## [Exercise objective]
Each line of the data below from the one holding "written in JavaScript*" to the one holding "<li>You can reset", inclusive, is to be reproduced exactly; no other line belongs in the answer.

(Stored items from a collection)
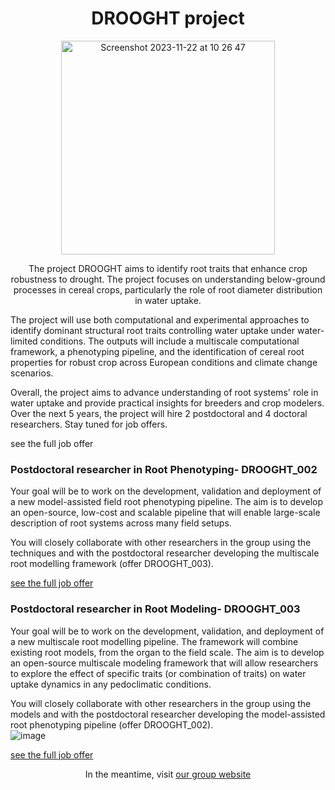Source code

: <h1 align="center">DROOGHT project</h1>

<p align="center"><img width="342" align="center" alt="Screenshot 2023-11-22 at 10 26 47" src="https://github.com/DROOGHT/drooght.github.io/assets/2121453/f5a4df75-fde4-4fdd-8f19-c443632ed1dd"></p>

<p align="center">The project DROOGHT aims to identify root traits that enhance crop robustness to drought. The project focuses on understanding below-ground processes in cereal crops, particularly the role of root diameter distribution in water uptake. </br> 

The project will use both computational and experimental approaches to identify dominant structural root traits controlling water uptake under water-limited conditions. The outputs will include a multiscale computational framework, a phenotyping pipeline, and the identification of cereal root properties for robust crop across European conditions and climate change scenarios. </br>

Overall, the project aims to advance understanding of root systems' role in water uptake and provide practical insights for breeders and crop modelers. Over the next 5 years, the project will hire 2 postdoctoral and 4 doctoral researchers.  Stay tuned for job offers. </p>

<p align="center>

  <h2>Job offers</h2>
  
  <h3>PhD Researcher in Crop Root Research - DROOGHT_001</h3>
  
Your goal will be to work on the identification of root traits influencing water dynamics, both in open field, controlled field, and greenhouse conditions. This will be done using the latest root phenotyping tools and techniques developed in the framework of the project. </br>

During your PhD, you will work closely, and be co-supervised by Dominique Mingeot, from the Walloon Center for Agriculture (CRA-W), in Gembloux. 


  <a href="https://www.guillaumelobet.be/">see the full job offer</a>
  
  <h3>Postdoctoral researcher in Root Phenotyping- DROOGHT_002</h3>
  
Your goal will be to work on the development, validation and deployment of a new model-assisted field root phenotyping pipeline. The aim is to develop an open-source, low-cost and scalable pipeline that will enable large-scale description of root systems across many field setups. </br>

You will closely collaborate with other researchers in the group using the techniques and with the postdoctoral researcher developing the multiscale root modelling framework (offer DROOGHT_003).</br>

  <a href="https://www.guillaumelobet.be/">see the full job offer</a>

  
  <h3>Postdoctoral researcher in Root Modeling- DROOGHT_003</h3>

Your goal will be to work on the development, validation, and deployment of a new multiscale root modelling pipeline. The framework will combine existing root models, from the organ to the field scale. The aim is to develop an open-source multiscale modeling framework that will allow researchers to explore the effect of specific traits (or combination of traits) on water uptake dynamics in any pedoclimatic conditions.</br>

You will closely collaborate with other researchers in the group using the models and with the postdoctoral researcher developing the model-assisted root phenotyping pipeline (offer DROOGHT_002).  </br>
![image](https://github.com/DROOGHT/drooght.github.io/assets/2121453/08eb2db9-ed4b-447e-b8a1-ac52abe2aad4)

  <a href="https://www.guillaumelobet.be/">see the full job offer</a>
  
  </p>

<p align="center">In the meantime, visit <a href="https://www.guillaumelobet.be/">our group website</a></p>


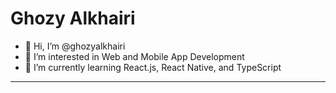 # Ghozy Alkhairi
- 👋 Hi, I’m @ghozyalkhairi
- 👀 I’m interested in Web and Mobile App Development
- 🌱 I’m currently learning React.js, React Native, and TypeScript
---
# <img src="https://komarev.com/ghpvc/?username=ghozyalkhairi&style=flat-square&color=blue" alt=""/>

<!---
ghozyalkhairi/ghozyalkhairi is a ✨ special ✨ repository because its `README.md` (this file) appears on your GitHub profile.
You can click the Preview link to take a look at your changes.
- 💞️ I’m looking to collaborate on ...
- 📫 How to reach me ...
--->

...

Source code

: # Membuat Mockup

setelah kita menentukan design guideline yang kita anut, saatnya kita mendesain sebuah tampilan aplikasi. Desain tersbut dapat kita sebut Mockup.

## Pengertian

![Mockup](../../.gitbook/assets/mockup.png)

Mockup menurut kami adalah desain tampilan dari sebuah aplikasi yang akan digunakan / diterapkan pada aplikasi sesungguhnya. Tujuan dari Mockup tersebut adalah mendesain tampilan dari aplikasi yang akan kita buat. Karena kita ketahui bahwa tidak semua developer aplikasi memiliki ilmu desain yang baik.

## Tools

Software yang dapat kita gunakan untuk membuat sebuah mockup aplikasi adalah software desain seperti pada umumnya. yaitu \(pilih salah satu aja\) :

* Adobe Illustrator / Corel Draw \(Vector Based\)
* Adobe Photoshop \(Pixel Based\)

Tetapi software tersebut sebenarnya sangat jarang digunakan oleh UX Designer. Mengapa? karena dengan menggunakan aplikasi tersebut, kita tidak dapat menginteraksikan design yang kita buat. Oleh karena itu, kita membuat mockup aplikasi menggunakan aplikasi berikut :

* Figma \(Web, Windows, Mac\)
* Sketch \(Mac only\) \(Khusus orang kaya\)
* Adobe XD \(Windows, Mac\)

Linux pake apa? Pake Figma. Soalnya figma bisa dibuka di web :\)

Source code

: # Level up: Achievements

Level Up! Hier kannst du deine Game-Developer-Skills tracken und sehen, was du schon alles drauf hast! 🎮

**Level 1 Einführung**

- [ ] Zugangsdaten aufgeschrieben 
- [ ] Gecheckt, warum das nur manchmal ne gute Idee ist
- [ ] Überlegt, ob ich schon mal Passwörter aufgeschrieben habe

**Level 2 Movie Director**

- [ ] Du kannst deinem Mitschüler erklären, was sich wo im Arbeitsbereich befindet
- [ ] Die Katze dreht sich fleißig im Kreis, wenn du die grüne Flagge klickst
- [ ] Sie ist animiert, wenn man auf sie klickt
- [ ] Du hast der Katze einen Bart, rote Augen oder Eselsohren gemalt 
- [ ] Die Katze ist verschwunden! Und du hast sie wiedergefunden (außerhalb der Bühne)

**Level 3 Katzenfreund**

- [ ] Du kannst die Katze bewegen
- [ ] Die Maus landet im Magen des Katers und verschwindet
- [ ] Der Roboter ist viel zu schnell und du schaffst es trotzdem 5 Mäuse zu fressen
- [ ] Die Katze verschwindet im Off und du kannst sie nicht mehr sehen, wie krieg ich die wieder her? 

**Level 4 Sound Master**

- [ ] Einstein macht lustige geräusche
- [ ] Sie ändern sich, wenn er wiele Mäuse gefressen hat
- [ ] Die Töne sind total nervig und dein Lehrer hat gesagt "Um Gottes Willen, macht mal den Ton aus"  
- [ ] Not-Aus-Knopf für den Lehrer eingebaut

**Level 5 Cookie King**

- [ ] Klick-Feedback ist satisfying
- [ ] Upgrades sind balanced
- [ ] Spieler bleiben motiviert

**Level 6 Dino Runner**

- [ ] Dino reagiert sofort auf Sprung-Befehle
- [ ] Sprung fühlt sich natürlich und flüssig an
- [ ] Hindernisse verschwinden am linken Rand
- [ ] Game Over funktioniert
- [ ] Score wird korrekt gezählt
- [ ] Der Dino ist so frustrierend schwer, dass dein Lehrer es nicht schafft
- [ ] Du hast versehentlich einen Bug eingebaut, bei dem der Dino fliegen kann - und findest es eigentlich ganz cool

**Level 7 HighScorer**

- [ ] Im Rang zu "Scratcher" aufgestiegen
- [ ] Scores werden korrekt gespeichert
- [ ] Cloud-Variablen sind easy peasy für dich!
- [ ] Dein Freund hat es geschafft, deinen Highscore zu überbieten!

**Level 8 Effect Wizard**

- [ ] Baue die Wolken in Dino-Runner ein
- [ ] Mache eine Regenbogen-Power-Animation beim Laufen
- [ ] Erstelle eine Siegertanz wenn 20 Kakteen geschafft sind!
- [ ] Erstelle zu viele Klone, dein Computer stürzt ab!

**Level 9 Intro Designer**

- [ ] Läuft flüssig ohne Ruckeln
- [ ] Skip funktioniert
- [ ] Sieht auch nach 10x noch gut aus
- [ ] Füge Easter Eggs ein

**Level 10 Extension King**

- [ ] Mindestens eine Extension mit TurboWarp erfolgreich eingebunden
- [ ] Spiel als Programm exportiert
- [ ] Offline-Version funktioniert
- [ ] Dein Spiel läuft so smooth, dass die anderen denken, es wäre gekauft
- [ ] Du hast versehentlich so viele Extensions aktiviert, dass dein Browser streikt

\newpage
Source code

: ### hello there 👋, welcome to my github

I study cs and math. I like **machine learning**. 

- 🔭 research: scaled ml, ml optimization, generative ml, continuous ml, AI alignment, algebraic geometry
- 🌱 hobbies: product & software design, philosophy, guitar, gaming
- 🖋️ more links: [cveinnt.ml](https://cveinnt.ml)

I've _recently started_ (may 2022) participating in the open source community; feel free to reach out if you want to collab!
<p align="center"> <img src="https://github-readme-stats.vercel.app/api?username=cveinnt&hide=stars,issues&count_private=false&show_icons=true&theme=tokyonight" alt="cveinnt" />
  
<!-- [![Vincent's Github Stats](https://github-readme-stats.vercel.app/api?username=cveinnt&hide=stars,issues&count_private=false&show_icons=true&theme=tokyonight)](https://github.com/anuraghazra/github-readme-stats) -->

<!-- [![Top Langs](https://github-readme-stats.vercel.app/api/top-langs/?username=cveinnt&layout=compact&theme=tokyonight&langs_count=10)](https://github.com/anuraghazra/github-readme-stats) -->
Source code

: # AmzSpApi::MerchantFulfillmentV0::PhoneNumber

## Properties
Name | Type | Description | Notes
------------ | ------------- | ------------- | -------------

---

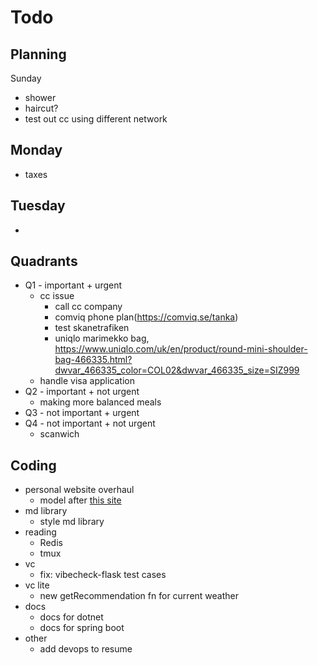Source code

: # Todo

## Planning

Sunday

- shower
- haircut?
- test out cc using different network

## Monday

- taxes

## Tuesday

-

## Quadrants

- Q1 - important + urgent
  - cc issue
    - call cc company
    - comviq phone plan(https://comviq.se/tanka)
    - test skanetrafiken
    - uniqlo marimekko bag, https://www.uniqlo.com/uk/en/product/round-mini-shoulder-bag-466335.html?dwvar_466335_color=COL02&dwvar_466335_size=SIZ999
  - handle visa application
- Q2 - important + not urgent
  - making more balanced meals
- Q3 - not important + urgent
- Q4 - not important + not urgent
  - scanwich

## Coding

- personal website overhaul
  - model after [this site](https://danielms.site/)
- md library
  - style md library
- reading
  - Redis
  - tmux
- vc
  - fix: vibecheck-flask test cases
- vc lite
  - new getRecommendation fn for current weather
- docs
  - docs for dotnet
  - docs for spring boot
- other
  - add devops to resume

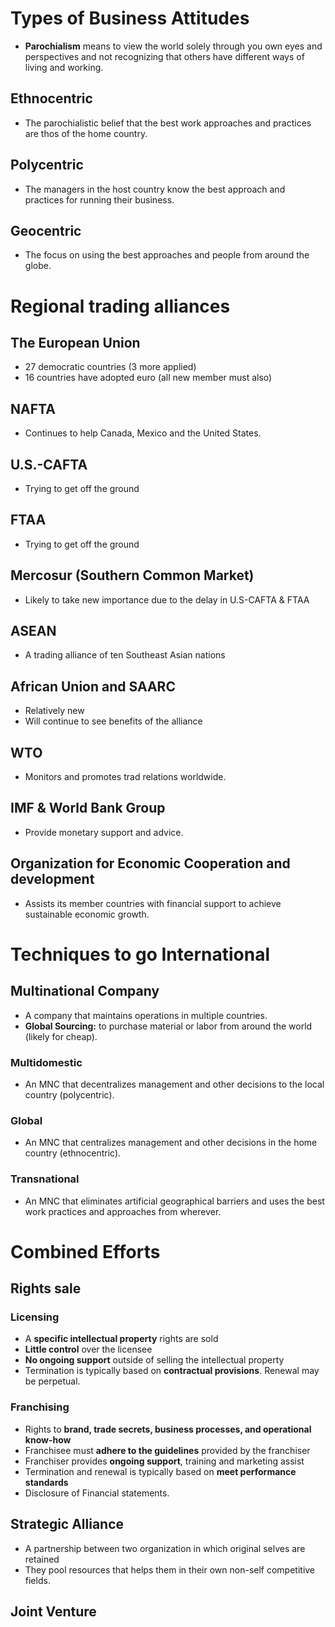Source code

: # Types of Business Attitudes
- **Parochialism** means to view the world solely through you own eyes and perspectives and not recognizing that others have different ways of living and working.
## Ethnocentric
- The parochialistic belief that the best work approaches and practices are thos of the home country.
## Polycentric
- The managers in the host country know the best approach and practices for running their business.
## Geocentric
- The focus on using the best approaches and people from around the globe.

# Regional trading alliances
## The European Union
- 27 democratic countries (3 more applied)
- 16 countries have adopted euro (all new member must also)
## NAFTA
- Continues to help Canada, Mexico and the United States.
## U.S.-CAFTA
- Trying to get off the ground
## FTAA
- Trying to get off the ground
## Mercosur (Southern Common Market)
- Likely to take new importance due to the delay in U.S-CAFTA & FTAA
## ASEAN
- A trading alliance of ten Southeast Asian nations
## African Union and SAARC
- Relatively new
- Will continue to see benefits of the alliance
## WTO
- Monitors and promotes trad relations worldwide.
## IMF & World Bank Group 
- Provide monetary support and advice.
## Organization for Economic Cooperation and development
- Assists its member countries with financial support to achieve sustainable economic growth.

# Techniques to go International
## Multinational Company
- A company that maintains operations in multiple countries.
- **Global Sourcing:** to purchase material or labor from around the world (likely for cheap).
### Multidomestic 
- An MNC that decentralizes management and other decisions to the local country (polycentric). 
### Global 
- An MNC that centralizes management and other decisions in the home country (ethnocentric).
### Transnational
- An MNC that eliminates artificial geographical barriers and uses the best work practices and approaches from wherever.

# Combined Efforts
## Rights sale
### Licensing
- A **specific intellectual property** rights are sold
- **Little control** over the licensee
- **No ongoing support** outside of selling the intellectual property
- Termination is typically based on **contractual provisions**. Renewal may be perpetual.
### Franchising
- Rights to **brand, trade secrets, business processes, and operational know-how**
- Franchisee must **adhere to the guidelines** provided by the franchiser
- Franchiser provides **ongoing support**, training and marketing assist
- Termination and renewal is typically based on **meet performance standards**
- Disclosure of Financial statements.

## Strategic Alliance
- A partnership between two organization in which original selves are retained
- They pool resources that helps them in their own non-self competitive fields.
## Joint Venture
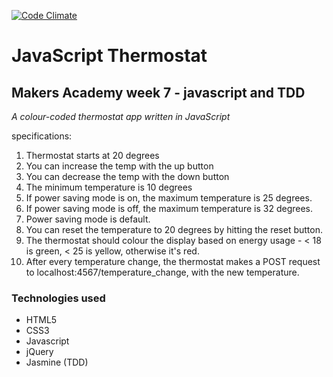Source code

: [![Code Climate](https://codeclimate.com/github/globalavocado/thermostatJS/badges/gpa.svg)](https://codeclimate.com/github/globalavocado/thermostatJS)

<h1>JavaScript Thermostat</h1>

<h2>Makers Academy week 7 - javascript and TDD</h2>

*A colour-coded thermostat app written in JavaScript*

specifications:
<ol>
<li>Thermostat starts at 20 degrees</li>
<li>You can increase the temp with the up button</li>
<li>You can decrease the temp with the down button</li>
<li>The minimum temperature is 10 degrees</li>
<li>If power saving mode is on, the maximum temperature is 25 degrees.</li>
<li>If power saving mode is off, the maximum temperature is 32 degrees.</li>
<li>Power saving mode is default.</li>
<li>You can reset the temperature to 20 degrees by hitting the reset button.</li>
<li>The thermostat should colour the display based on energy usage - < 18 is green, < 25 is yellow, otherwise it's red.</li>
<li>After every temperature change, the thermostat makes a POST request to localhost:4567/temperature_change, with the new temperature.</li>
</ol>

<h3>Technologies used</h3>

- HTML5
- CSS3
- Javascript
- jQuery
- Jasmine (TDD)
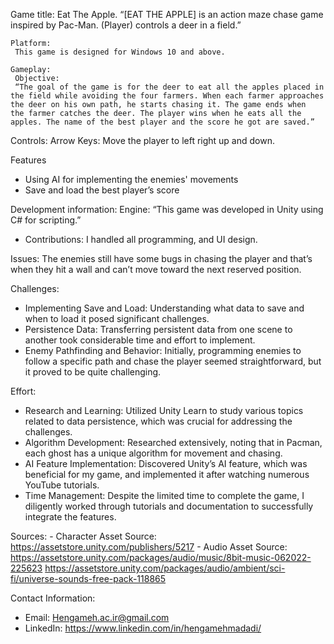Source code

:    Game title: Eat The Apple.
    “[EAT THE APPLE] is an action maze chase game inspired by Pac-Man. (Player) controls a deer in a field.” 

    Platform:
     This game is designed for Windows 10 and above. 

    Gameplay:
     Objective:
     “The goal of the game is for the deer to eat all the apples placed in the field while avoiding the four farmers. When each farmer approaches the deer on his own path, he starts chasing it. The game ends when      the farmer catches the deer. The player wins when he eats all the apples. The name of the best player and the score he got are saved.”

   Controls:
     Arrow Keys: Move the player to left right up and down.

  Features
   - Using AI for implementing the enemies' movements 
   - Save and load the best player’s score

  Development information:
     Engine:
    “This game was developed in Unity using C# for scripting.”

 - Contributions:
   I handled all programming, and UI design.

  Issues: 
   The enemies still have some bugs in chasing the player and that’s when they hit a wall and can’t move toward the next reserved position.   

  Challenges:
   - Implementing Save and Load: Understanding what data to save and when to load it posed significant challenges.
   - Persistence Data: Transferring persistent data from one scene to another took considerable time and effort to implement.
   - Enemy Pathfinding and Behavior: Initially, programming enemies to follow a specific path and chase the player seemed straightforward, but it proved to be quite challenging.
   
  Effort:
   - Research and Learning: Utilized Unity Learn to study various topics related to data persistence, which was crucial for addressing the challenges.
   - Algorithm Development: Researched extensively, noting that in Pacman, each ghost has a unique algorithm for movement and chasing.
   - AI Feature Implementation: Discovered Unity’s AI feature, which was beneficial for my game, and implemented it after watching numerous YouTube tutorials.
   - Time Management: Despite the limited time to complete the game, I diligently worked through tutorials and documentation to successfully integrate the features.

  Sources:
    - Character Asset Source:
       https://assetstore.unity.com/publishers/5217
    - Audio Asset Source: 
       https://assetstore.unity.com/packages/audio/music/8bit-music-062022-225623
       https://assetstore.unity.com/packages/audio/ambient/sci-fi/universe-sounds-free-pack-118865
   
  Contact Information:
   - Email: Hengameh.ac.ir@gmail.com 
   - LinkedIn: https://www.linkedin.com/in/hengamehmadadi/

## [Solution for this problem]
*A colour-coded thermostat app written in JavaScript*

specifications:
<ol>
<li>Thermostat starts at 20 degrees</li>
<li>You can increase the temp with the up button</li>
<li>You can decrease the temp with the down button</li>
<li>The minimum temperature is 10 degrees</li>
<li>If power saving mode is on, the maximum temperature is 25 degrees.</li>
<li>If power saving mode is off, the maximum temperature is 32 degrees.</li>
<li>Power saving mode is default.</li>
<li>You can reset the temperature to 20 degrees by hitting the reset button.</li>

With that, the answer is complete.